▸ **SELECTED EXCERPT**:
Startup Funding

How to Use the Startup Success Forecasting Framework

7 min read How to Use the Startup Success Forecasting Framework

Most early-stage investment decisions fail for two opposite reasons: we over-index on storytelling (and miss structural weaknesses), or we drown in details (and fail to make a crisp decision). The Startup Success Forecasting Framework (SSFF-Lite) is designed to do neither. It forces you to translate a pitch deck into a one-page, IC-ready judgment: what the company is, why it wins, what can break, and whether the bet is worth making right now.

This article shows you how to use SSFF-Lite in practice, fast, repeatable, and decision-oriented, and without copying deck language or slipping into founder-friendly marketing.

What SSFF-Lite is (and what it isn’t)

SSFF-Lite is a disciplined compression tool. It converts slide content into a structured memo with:

  • Three core scores (Market, Product & Traction, Founder–Idea Fit)
  • A risk categorization table
  • A categorical feature encoding (so you can compare companies consistently)

▸ **GIVEN MATERIAL**:

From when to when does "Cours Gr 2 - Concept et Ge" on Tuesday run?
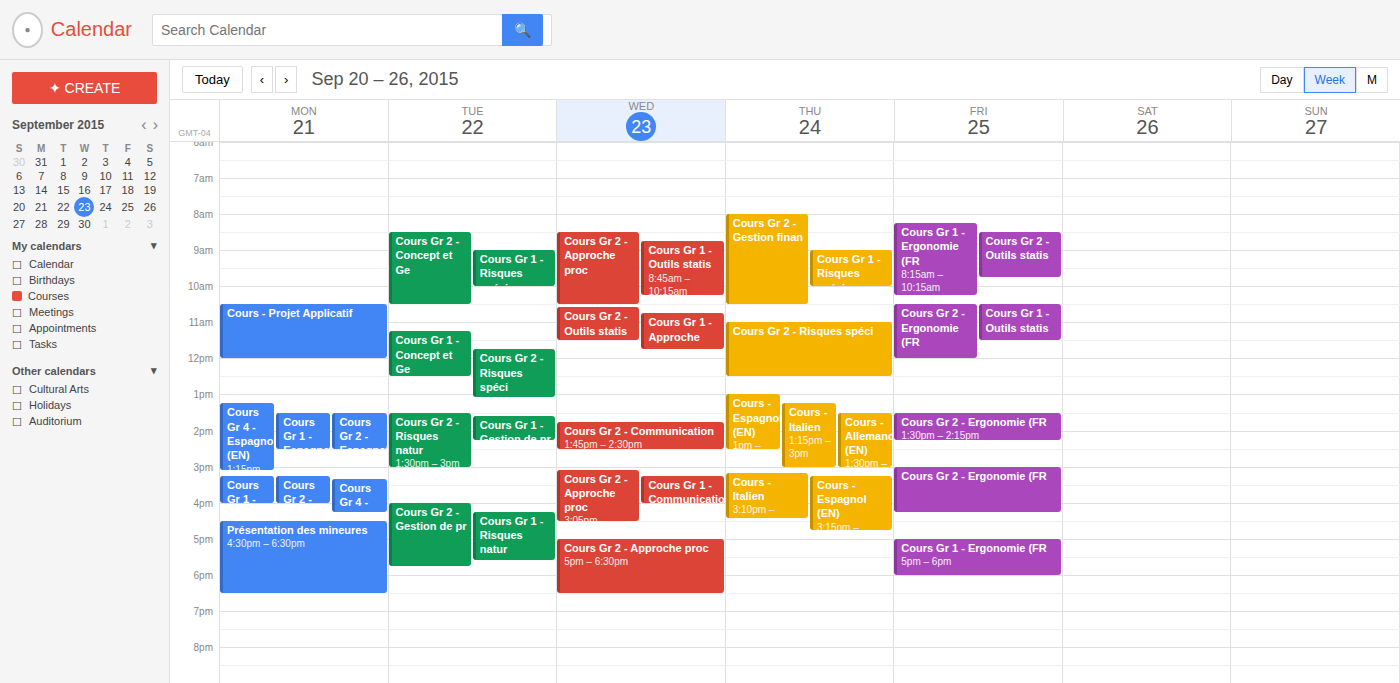
8:30 AM to 10:30 AM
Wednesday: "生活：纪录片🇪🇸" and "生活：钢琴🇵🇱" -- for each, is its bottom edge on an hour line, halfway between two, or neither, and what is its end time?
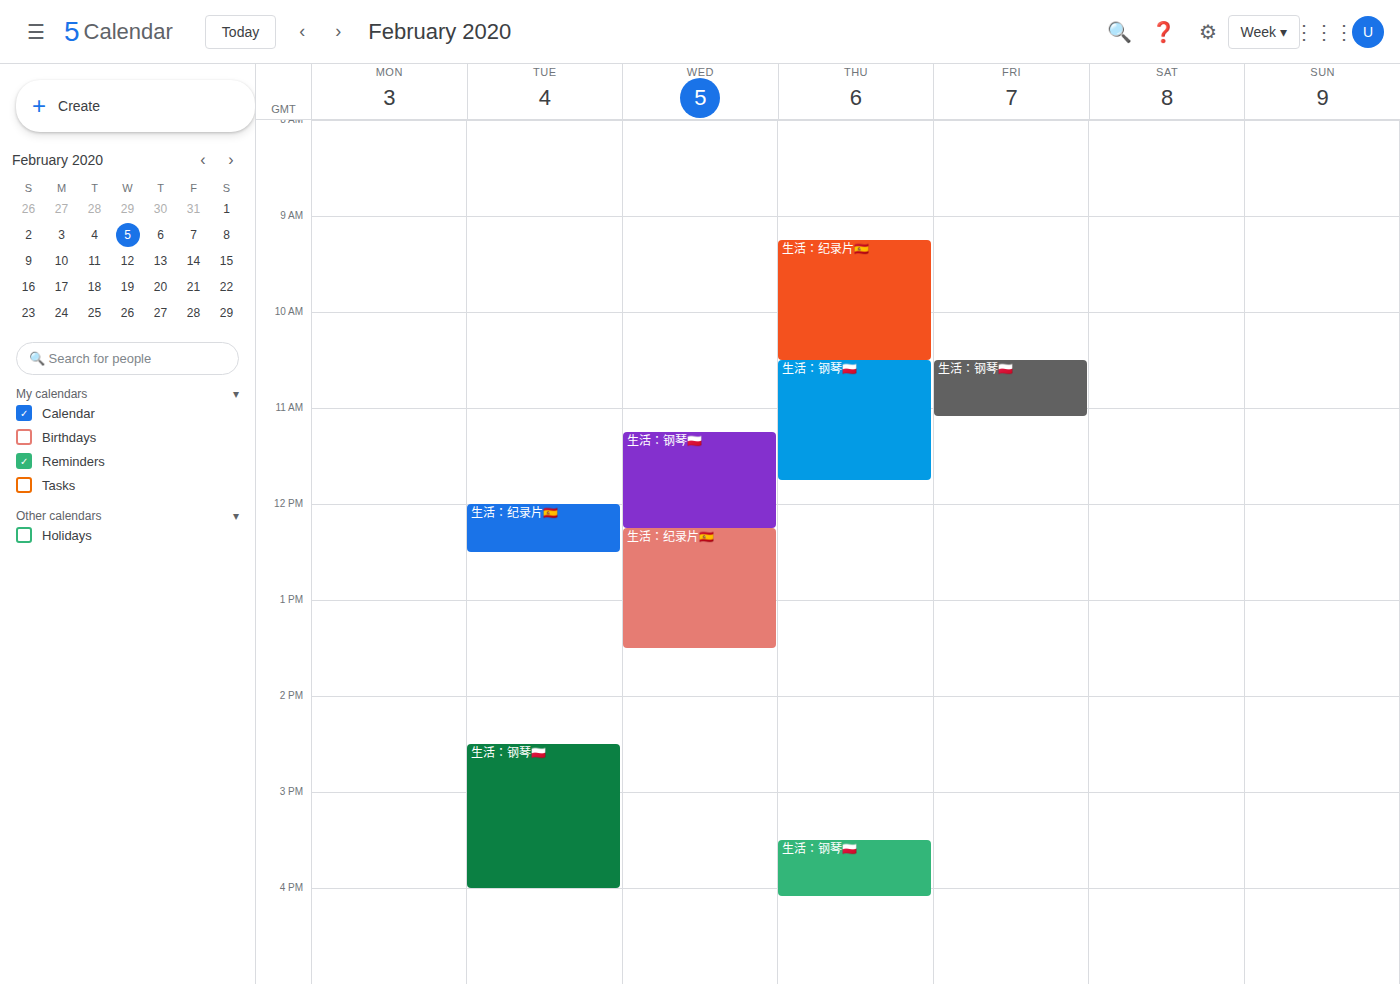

▸ **EXERCISE**: Rewrite the article on the forecasting framework from "7 min read How" up to and including "Traction, Founder–Idea Fit)", putting "SSFF" wherever "SSFF-Lite" appears. The material has no connection to the article on the forecasting framework.

▸ **TASK ANSWER**:
7 min read How to Use the Startup Success Forecasting Framework

Most early-stage investment decisions fail for two opposite reasons: we over-index on storytelling (and miss structural weaknesses), or we drown in details (and fail to make a crisp decision). The Startup Success Forecasting Framework (SSFF) is designed to do neither. It forces you to translate a pitch deck into a one-page, IC-ready judgment: what the company is, why it wins, what can break, and whether the bet is worth making right now.

This article shows you how to use SSFF in practice, fast, repeatable, and decision-oriented, and without copying deck language or slipping into founder-friendly marketing.

What SSFF is (and what it isn’t)

SSFF is a disciplined compression tool. It converts slide content into a structured memo with:

  • Three core scores (Market, Product & Traction, Founder–Idea Fit)